Parker began 1956 with the Kieft chassis and took a win at Brough in March. However, by mid-season he'd made the change to a Cooper-Norton but without any greater success, only two further wins followed and the title was won by Russell. There was little improvement in 1957 when Russell again took the title. Parker achieved several podium finishes but only one win.

1958 began with an early win at Snetterton which was followed by several podium finishes and late-season wins at Snetterton again and Brands Hatch. It was an improvement over the previous seasons but not the dominance of the title-winning years. Parker, however, was nearing the end of his career and was almost 50 years of age. The championship was won by Trevor Taylor.

1959 would be Parker's last full season as a racing driver. A number of his rivals from previous series had moved to other categories but his experience enabled him to compete effectively against a new set of younger drivers. He won again at Snetterton, took two wins at Brands Hatch and further wins at Oulton Park and Crystal Palace. Several other podium finishes yielded his third Formula Three title. He retired shortly after the season ended.

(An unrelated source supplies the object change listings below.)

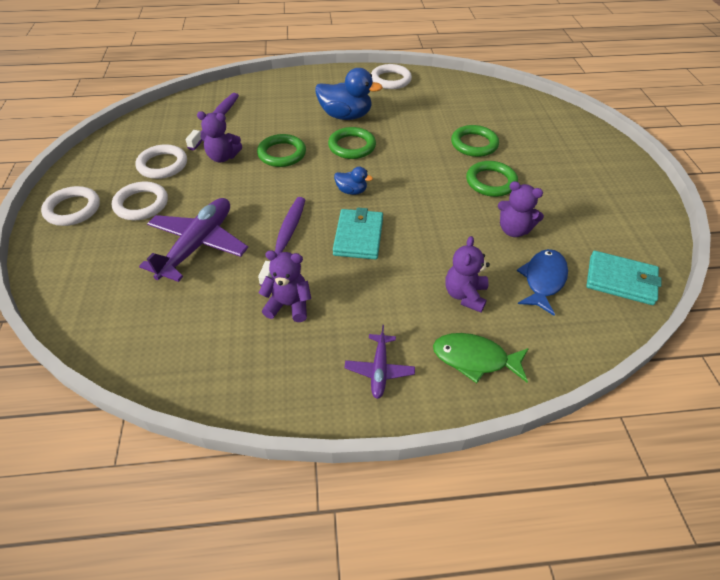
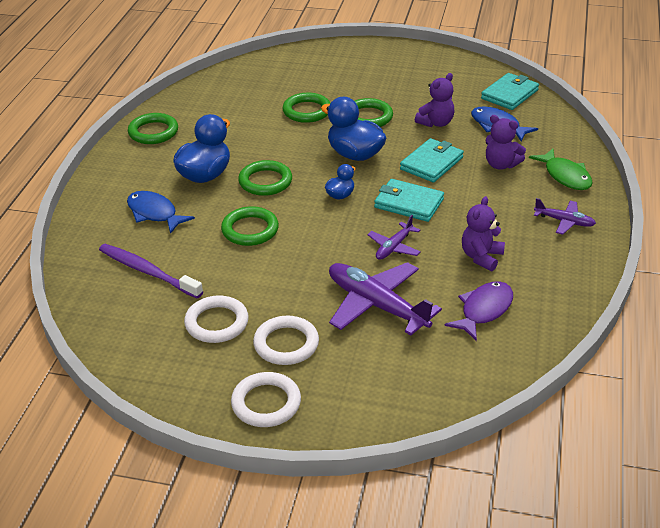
camera: 70 degrees left, 10 degrees down
(203, 321) = (484, 310): none -> purple fish
(222, 157) = (230, 273): purple teddy bear -> none
(285, 240) = (394, 247): purple toothbrush -> purple plane
(286, 106) = (154, 213): none -> blue fish
(390, 80) = (153, 132): white ring -> green ring
(421, 186) = (355, 154): none -> blue duck
(436, 240) = (431, 163): none -> turquoise wallet
(474, 359) = (565, 176): green fish -> green fish turned 60 degrees counterclockwise

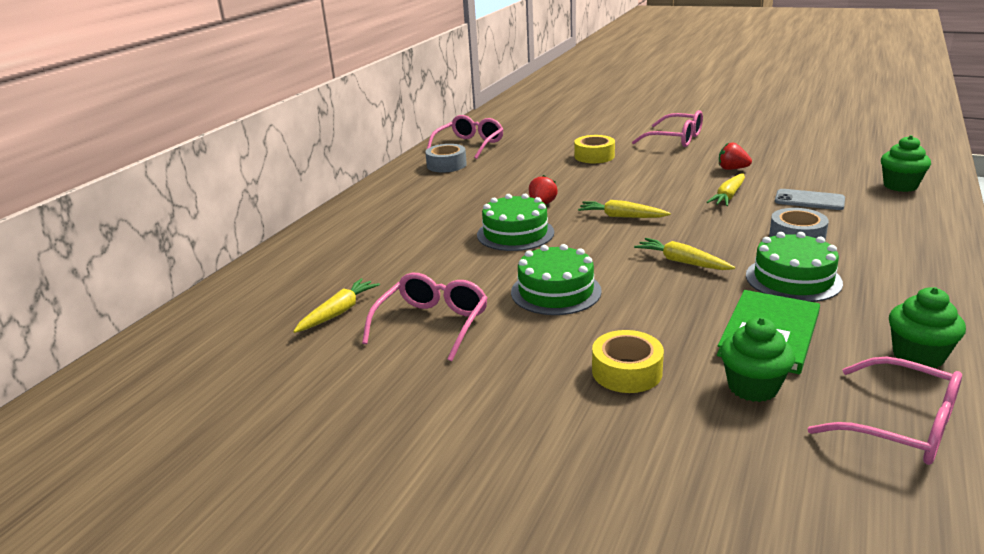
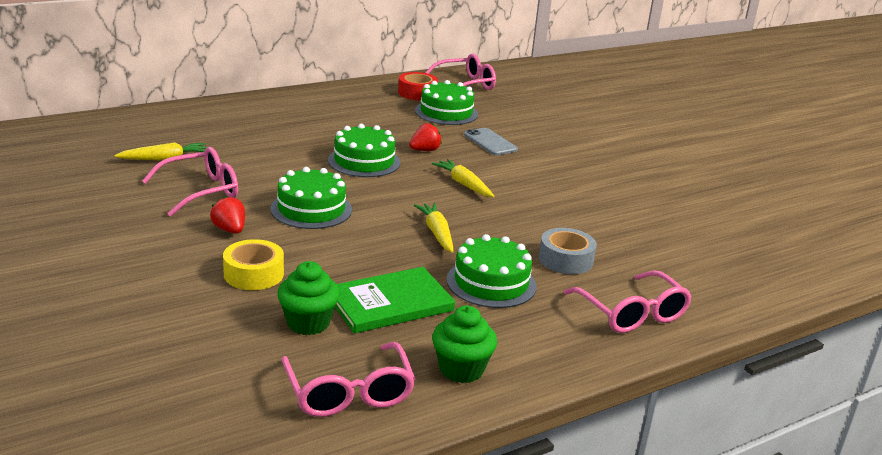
camera: 30 degrees right, 0 degrees up
(446, 165) = (417, 93): grey tape -> red tape
(498, 170) = (446, 112): none -> green cake
(594, 156) = (544, 132): yellow tape -> none
(675, 139) = (646, 147): pink glasses -> pink glasses (631, 313)
(728, 196) = (583, 208): yellow carrot -> none
(732, 169) = (638, 190): red strawberry -> red strawberry (230, 230)
(809, 200) = (645, 241): grey phone -> grey phone (490, 142)
(900, 186) = (762, 268): green cupcake -> none

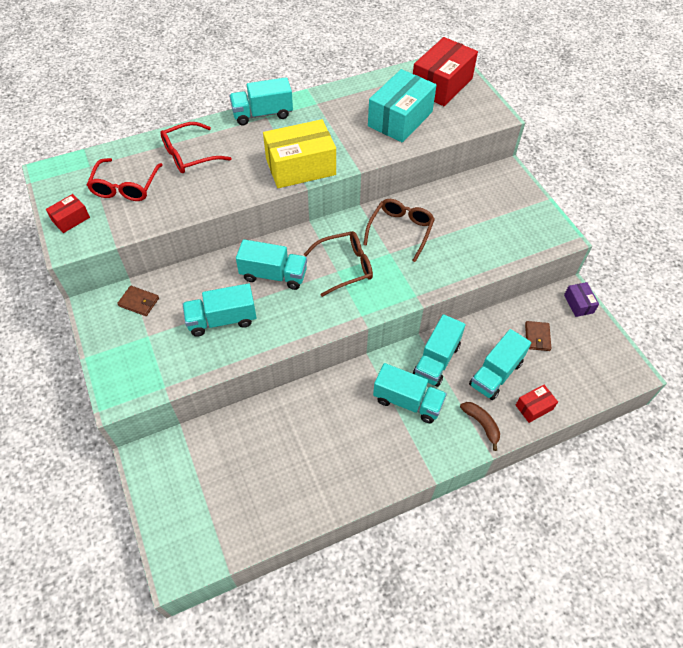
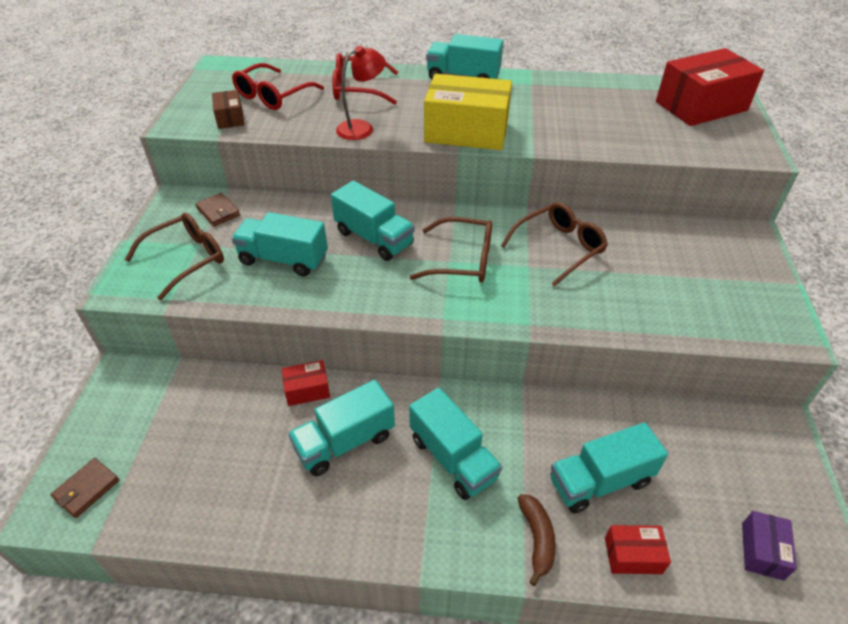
camera: 30 degrees right, 10 degrees down
(71, 219) = (199, 105): red box -> red box (307, 390)
(109, 222) = (230, 118): none -> brown box
(149, 351) = (187, 259): none -> brown glasses
(222, 192) = (362, 128): none -> red lamp
(400, 119) = (622, 122): turquoise box -> none
(436, 360) = (525, 425): turquoise truck -> turquoise truck (345, 442)
(537, 337) = (693, 461): brown wallet -> brown wallet (87, 489)
(578, 304) = (786, 446): purple box -> purple box (762, 551)

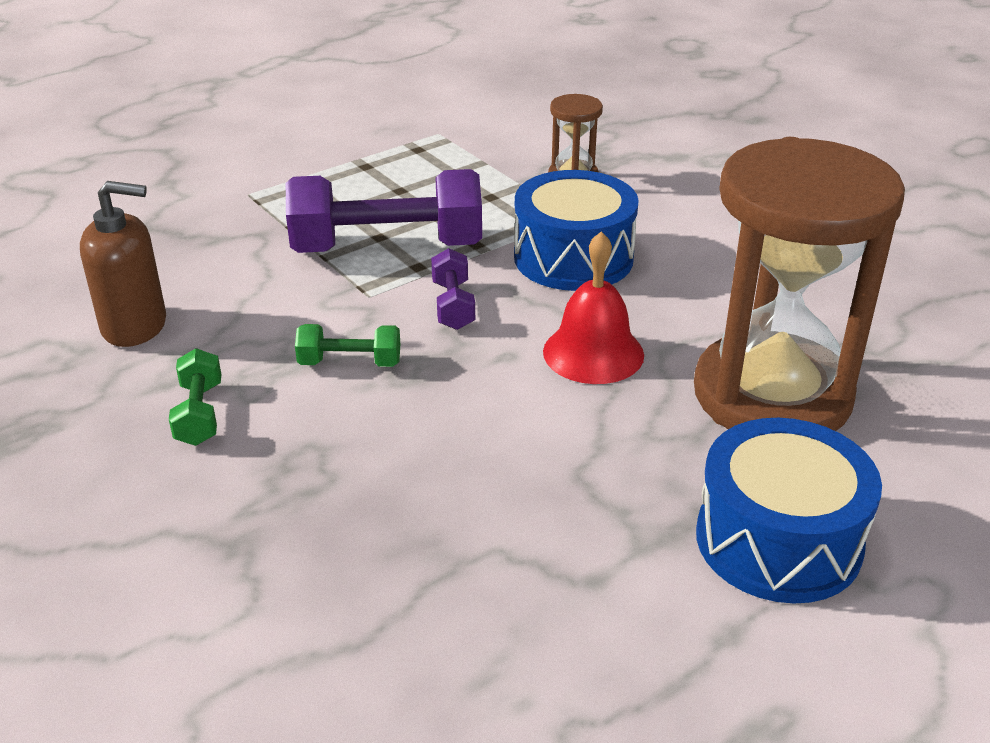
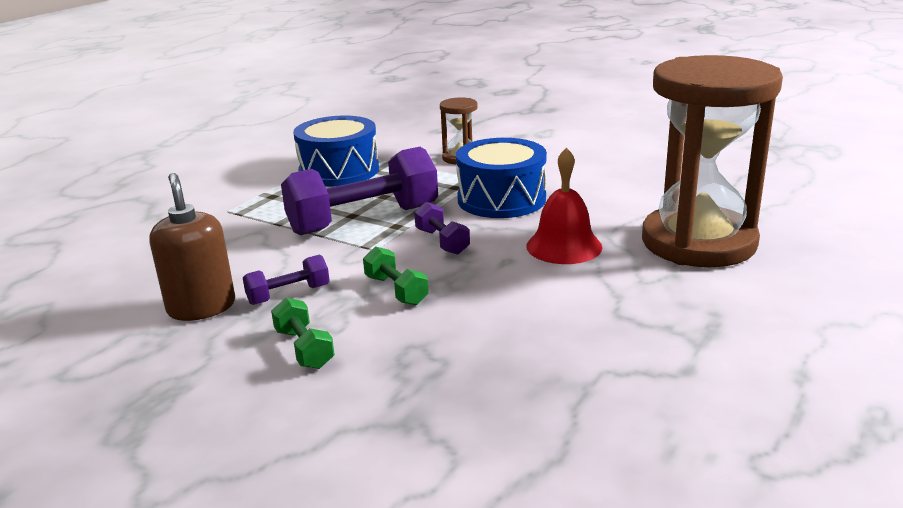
camera: 20 degrees left, 10 degrees down
(135, 326) = (201, 307): brown soap dispenser -> brown soap dispenser turned 90 degrees counterclockwise
(232, 335) = (288, 295): none -> purple dumbbell
(350, 363) = (396, 290): green dumbbell -> green dumbbell turned 75 degrees clockwise
(778, 540) = (779, 316): blue drum -> blue drum (339, 171)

Parker received offers from Lotus and Lister to race in other categories but declined them as he lacked confidence in his own abilities. He also occasionally competed in the British Saloon Car Championship using the cars he used to tow his Formula Three racers. Despite them being road cars and un-modified, he still achieved race wins.

==Personal life==

Parker's childhood was unconventional in that his education was often interrupted by calls to assist in his father's horse-trading business and he left home at the age of 12, eventually finding his way into the engineering industry.

Parker met his second wife Dora at Goodwood in 1951, when she was still in her teens. Despite the age difference, they married when she became 21 and remained together until Parker's death. They had two daughters.

In 1959, whilst still an active driver, Parker began to manufacture trailers which were used by multiple teams in subsequent seasons.

Don Parker died on 20 May 1997, aged 88, from prostate cancer.

==Racing record==

===Complete British Saloon Car Championship results===
(key)

| Year | Team | Car | Class | 1 | 2 | 3 | 4 | 5 | 6 | 7 | 8 | 9 | DC | Pts | Class |
| 1958 | Don Parker | Jensen 541 | D | BRH 4† | BRH | MAL | BRH | BRH | CRY | BRH | BRH 3 | BRH 7 | ? | ? | ? |
| 1960 | Don Parker | Jaguar XK150 | GT +1600cc | BRH | SNE | MAL | OUL 1* | SNE | BRH | BRH | BRH |  | NC* | 0* |  |
Source:

† Events with 2 races staged for the different classes.

- Car over 1000cc - Not eligible for points.